Alterungsprozesse der Haut: Zelluläre und strukturelle Veränderungen der Haut mit zunehmendem Alter. Einfluss äußerer und innerer Faktoren auf den Hautalterungsprozess.

Reaktionen der Haut auf nichtionisierende Strahlung: Auswirkungen von Laser, Ultraschall, EMF und elektrischer Muskelstimulation (EMS) auf die Haut, einschließlich potenzieller Schäden oder positiver Wirkungen.


Rechtliche Grundlage

Dieses Modul basiert auf §5 NiSV, der die Fachkunde für den sicheren Umgang mit NIS in kosmetischen Anwendungen regelt.

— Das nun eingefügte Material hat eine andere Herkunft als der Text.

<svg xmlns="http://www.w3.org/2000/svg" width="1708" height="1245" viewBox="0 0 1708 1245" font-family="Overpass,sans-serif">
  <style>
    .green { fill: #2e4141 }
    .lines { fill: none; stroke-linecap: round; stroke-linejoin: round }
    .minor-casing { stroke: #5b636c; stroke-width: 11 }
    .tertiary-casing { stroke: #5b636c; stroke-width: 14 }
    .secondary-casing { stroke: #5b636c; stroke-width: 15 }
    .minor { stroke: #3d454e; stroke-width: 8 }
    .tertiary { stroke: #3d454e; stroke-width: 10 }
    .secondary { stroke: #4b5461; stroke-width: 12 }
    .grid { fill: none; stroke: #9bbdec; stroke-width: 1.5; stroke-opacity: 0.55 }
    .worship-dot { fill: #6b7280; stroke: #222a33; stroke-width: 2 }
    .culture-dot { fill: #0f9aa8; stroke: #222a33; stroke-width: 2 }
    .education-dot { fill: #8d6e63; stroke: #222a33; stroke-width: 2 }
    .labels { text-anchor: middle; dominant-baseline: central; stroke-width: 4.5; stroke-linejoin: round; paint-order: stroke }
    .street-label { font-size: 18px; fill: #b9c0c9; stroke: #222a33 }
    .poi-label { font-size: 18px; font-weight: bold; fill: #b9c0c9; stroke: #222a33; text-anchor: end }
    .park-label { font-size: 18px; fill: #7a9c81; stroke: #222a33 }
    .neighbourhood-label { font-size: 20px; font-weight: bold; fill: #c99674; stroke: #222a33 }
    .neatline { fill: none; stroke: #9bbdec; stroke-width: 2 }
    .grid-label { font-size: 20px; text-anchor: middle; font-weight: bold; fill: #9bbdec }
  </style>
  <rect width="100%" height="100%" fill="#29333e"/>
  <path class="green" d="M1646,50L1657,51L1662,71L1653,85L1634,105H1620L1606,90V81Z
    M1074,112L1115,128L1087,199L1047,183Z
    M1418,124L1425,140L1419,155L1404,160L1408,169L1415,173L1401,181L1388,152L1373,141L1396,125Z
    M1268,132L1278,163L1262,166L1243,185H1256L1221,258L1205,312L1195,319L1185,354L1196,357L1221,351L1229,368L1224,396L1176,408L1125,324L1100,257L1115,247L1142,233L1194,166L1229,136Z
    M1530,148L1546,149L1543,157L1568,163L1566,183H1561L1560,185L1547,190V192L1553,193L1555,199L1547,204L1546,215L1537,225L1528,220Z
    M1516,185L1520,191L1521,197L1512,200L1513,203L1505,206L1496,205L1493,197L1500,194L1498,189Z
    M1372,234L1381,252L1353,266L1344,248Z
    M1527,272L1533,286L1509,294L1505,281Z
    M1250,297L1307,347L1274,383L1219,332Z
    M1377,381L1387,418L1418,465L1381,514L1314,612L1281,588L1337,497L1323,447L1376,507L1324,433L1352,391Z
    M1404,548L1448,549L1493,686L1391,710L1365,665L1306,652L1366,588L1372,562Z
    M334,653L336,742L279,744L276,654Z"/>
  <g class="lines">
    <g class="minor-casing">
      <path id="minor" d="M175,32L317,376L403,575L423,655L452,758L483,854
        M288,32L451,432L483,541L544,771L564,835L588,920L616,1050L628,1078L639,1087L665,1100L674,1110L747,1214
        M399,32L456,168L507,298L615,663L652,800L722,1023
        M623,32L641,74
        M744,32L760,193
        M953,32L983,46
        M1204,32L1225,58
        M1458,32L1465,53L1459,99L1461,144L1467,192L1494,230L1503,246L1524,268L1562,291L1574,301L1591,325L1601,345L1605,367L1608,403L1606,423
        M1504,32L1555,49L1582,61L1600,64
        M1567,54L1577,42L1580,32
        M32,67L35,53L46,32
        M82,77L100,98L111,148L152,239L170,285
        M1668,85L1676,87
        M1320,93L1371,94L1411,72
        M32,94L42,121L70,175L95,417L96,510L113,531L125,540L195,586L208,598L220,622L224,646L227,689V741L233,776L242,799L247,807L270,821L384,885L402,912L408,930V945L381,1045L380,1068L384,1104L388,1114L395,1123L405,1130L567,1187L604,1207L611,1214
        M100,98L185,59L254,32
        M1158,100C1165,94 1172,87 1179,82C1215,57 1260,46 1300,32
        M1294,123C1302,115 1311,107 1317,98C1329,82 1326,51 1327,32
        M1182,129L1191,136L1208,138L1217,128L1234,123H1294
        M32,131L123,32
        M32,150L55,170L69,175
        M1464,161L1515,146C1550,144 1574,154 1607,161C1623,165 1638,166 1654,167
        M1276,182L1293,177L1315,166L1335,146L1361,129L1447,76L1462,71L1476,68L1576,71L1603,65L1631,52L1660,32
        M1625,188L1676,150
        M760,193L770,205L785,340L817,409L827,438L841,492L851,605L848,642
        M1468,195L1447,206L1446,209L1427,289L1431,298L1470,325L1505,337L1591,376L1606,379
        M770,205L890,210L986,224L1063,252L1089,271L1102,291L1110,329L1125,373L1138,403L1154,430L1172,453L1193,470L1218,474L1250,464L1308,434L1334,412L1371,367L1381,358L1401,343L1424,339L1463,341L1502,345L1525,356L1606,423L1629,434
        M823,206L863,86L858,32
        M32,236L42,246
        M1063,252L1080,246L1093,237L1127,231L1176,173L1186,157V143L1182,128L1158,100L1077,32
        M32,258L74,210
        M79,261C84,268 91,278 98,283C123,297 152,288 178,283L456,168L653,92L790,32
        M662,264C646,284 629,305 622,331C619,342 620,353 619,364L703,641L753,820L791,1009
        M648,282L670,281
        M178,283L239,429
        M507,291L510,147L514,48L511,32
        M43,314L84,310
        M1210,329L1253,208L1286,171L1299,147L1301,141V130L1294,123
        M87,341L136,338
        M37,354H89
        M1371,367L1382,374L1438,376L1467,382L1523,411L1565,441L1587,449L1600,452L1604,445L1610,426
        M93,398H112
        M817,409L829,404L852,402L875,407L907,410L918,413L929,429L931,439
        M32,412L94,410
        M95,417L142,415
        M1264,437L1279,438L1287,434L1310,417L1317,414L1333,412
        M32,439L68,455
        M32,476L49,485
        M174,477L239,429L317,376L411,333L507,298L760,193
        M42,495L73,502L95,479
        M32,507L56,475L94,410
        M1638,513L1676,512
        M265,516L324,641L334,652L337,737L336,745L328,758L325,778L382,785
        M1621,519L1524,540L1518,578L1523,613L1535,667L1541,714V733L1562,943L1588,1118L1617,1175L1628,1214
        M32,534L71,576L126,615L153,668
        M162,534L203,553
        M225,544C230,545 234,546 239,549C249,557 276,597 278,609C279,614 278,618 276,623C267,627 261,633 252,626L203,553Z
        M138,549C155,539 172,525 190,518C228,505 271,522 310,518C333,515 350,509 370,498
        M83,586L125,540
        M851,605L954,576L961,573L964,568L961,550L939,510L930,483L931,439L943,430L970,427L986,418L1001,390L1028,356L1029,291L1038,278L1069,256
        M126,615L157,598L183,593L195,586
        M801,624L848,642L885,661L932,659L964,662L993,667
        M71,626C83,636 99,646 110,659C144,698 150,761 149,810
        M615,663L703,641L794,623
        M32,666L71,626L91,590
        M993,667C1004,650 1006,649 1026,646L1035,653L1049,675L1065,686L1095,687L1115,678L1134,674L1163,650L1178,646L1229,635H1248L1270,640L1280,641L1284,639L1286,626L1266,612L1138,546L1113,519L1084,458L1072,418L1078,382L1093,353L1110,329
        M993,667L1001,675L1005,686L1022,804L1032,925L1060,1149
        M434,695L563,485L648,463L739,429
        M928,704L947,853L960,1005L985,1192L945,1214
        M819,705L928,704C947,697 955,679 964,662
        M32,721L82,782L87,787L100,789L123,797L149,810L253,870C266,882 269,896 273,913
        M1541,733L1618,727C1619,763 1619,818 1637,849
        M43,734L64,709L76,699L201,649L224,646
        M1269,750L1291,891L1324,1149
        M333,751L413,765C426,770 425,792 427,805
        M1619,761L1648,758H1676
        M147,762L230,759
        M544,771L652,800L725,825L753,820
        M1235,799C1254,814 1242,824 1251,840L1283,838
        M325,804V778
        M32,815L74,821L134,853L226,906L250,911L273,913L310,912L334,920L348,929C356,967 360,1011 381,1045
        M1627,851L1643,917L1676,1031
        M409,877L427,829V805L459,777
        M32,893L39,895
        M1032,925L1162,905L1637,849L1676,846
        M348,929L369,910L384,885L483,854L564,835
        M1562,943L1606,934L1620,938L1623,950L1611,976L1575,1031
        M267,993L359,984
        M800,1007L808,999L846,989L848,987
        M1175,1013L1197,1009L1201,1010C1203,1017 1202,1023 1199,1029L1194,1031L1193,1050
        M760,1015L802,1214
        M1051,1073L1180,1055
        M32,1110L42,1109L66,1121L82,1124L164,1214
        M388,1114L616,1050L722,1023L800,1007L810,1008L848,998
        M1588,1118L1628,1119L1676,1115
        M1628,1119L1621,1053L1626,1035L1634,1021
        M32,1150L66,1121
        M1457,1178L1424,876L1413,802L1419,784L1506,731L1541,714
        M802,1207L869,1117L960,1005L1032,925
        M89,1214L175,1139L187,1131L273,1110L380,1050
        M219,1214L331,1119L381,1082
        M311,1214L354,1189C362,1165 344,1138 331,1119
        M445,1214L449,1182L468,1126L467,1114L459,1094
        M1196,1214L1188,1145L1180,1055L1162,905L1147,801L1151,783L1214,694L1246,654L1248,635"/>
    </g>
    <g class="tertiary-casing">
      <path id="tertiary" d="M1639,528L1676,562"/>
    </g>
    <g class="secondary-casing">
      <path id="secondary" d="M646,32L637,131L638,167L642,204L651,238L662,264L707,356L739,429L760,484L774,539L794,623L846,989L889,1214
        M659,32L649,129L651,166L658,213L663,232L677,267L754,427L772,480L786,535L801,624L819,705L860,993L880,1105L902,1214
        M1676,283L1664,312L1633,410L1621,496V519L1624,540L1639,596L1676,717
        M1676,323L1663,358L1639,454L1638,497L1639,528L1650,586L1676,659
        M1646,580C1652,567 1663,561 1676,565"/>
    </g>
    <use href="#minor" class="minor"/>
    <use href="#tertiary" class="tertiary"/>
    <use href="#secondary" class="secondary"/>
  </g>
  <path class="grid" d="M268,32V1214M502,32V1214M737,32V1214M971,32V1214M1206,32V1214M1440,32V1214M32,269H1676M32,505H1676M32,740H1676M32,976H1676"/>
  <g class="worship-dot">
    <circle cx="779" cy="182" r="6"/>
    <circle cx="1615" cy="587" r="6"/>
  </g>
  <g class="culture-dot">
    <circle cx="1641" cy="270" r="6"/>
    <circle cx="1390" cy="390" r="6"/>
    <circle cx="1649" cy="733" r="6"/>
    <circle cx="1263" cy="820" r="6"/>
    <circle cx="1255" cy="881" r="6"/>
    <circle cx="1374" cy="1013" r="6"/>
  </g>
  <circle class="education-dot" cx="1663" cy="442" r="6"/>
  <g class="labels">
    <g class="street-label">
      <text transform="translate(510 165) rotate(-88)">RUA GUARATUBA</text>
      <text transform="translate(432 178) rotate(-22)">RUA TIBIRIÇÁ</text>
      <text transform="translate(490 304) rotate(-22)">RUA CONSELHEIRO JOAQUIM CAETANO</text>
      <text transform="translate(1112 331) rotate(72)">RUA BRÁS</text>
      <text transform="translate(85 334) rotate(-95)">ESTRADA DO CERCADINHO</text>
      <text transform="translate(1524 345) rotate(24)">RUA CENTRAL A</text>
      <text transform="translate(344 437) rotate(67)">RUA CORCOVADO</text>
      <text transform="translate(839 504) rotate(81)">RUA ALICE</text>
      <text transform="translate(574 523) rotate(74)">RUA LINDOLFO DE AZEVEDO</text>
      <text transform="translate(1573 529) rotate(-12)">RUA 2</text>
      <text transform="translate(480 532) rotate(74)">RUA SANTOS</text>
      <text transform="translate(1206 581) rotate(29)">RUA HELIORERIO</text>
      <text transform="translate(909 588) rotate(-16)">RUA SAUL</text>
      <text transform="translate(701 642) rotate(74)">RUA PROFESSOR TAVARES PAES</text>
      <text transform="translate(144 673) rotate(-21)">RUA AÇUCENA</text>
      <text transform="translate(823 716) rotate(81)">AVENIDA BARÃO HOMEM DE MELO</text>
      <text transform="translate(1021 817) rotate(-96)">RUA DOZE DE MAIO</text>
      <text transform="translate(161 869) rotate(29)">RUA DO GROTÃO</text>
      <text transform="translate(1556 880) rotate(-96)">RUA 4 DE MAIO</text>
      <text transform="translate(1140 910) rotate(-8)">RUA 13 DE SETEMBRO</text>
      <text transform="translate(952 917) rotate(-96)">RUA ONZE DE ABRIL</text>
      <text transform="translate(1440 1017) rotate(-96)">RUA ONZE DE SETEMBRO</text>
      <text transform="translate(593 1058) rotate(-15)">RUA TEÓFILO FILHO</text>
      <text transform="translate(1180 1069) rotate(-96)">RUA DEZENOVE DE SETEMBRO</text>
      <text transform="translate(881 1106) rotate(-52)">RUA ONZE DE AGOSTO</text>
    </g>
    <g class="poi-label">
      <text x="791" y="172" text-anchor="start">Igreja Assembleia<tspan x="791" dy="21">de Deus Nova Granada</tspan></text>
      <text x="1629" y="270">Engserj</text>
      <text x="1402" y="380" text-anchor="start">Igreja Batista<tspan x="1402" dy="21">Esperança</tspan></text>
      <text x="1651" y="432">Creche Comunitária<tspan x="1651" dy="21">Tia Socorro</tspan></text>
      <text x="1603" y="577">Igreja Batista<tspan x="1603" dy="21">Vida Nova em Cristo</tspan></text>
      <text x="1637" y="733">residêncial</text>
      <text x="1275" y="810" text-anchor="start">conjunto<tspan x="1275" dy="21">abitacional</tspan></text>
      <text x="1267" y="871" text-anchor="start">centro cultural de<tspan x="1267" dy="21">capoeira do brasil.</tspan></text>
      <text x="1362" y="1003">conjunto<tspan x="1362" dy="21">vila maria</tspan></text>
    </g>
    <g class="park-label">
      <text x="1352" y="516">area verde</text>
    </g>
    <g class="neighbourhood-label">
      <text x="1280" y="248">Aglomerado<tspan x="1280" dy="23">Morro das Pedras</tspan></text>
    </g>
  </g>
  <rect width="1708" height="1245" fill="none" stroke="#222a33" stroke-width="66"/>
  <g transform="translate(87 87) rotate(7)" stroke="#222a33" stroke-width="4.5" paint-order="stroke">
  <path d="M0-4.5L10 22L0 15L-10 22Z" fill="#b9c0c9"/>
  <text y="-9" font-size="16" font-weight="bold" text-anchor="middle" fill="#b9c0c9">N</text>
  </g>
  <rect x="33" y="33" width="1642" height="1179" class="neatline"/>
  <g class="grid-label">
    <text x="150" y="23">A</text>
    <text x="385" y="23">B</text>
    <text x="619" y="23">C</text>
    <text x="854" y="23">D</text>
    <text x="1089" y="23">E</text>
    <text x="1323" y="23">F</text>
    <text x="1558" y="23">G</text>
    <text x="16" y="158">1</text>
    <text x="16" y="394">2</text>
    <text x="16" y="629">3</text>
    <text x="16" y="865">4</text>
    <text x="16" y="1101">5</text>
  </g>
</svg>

Dauer der Ausbildung: Ca. 16 bis 24 Stunden

Prüfung: Schriftlicher Test, der das Verständnis der Hautanatomie und der Auswirkungen von NIS überprüft.


Modul 2: 
Optische Strahlung (Laser)

Laseranwendungen sind in der kosmetischen Industrie weit verbreitet, beispielsweise zur Hautverjüngung, Haarentfernung oder Tattooentfernung. Dieses Modul vermittelt tiefgehendes Wissen über die physikalischen Grundlagen von Lasertechnologien und deren Anwendung in der Kosmetik, sowie die zu beachtenden Sicherheitsvorkehrungen.

Inhalte

Physikalische Grundlagen des Lasers: Funktionsweise, Lasertypen (z.B. CO2-Laser, Diodenlaser, Nd:YAG-Laser) und ihre jeweiligen kosmetischen Anwendungen.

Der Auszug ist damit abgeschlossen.